13 And again, what a wonderful example of heretical ingenuity is this:— “Nor as if He were previously in being, and afterwards born or created afresh, to be a Son.” God, since He was born from God, was assuredly not born from nothing, nor from things non-existent. His birth was that of the eternally living nature. Yet, though He is God, He is not identical with the pre-existing God; God was born from God Who existed before Him; in, and by, His birth He partook of the nature of His Source.
If we are speaking words of our own, all this is mere irreverence; but if, as we shall prove, God Himself has taught us how to speak, then the necessity is laid upon us of confessing the Divine birth in the sense revealed by God. And it is this unity of nature in Father and in Son, this ineffable mystery of the living birth, which the madness of heresy is struggling to banish from belief, when it says, “Nor as if He were previously in being, and afterwards born, or created afresh, to be a Son.”

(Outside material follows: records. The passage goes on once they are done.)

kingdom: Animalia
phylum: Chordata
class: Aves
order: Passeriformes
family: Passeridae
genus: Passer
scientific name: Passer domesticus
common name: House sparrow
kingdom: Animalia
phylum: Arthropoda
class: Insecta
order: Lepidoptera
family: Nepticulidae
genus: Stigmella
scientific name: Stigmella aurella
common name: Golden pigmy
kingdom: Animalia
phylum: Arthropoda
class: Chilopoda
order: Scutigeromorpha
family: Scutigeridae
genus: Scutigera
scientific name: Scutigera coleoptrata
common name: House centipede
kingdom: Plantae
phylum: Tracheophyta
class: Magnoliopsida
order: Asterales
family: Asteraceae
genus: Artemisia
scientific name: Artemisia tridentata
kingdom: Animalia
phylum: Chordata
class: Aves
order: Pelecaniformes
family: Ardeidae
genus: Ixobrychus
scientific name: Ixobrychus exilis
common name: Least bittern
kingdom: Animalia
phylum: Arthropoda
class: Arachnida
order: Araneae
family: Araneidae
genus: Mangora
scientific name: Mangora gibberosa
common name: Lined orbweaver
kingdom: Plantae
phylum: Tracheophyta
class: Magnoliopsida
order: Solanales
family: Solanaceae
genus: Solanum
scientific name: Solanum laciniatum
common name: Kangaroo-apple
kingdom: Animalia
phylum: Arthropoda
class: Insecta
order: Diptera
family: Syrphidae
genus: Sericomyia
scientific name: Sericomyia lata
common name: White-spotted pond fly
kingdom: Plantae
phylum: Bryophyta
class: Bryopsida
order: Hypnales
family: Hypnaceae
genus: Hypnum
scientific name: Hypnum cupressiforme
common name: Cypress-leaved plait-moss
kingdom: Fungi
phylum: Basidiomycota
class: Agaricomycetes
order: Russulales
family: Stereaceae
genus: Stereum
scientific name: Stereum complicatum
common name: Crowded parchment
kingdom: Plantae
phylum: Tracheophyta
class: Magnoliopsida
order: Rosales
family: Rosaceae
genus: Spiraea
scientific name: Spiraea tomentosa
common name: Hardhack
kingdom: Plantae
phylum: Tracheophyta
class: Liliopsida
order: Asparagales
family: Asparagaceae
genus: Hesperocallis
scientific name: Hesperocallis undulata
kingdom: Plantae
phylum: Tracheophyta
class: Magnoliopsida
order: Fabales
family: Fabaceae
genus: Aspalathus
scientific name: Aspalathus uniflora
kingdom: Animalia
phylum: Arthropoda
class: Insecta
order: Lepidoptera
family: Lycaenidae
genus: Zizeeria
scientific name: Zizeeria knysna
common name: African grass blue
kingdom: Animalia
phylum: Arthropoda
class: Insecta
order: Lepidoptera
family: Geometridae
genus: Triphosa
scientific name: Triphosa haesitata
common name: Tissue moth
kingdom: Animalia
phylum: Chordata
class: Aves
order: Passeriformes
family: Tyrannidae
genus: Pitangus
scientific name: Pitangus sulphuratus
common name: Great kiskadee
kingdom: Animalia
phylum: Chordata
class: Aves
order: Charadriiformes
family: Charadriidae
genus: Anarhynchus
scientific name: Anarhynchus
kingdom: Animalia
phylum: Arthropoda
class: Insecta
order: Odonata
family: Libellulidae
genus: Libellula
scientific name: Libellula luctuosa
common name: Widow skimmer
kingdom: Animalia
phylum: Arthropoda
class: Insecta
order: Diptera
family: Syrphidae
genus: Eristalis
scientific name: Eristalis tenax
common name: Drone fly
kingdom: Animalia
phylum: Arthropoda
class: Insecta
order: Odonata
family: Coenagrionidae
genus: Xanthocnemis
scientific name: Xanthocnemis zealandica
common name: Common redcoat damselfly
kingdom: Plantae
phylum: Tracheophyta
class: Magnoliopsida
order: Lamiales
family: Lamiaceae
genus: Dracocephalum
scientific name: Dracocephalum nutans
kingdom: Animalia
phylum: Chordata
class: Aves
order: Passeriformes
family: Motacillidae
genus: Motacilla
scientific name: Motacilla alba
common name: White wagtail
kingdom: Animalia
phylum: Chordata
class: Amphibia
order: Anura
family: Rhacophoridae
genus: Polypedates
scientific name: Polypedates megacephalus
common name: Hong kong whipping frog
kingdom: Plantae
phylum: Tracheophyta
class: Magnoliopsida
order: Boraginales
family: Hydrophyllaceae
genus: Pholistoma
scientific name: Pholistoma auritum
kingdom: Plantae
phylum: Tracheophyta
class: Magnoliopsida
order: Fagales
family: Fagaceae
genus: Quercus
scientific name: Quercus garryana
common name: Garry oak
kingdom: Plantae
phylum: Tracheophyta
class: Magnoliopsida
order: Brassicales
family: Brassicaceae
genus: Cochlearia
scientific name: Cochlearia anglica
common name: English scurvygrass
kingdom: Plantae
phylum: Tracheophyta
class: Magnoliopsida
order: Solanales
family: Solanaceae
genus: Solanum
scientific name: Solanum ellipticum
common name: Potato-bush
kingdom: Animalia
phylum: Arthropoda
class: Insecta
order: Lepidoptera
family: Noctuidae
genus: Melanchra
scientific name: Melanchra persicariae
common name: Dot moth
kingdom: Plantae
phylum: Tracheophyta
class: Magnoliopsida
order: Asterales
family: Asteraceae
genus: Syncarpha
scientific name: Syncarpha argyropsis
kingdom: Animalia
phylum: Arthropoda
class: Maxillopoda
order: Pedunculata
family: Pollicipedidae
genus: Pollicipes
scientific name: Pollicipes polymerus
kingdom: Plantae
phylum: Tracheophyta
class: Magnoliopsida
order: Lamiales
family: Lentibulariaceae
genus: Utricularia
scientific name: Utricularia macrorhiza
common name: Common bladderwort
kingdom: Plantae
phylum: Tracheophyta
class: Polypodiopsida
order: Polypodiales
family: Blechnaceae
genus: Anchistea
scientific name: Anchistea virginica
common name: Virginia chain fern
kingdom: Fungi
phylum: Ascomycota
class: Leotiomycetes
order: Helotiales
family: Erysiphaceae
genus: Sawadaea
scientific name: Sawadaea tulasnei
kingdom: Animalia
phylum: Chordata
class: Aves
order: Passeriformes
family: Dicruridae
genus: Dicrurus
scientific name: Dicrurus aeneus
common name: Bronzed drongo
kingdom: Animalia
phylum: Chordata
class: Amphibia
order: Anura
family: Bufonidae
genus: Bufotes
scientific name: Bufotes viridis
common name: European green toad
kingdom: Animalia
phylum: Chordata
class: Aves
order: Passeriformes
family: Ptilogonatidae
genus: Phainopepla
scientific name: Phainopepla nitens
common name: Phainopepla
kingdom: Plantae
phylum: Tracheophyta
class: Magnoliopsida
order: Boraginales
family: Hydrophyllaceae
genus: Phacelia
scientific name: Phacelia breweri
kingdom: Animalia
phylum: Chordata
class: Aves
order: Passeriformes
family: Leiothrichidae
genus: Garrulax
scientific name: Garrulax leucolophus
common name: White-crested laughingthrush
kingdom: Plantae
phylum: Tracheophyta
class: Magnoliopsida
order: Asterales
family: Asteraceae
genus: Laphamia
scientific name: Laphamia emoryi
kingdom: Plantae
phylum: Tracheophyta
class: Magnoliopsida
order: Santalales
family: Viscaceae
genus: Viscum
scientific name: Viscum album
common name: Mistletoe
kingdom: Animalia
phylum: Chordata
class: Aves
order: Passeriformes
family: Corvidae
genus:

Now who is senseless enough to suppose that the Father ceased to be Himself; that the same Person Who had previously existed was afterwards born, or created afresh, to be the Son? That God disappeared, and that His disappearance was followed by an emergence in birth, when, in fact, that birth is evidence of the continuous existence of its Author? Or who is so insane as to suppose that a Son can come into existence otherwise than through birth? Who so void of reason as to say that the birth of God resulted in anything else than in God being born?
The abiding God was not born, but God was born from the abiding God; the nature bestowed in that birth was the very nature of the Begetter. And God by His birth, which was from God into God, received, because His was a true birth, not things new-created but things which were and are the permanent possession of God. Thus it is not the pre-existent God that was born; yet God was born, and began to exist, out of and with the properties of God. And thus we see how heresy, throughout this long prelude, has been treacherously leading up to this most blasphemous doctrine.
Its object being to deny God the Only-begotten, it starts with what purports to be a defence of truth, to go on to the assertion that Christ is born not from God but out of nothing, and that His birth is due to the Divine counsel of creation from the non-existent.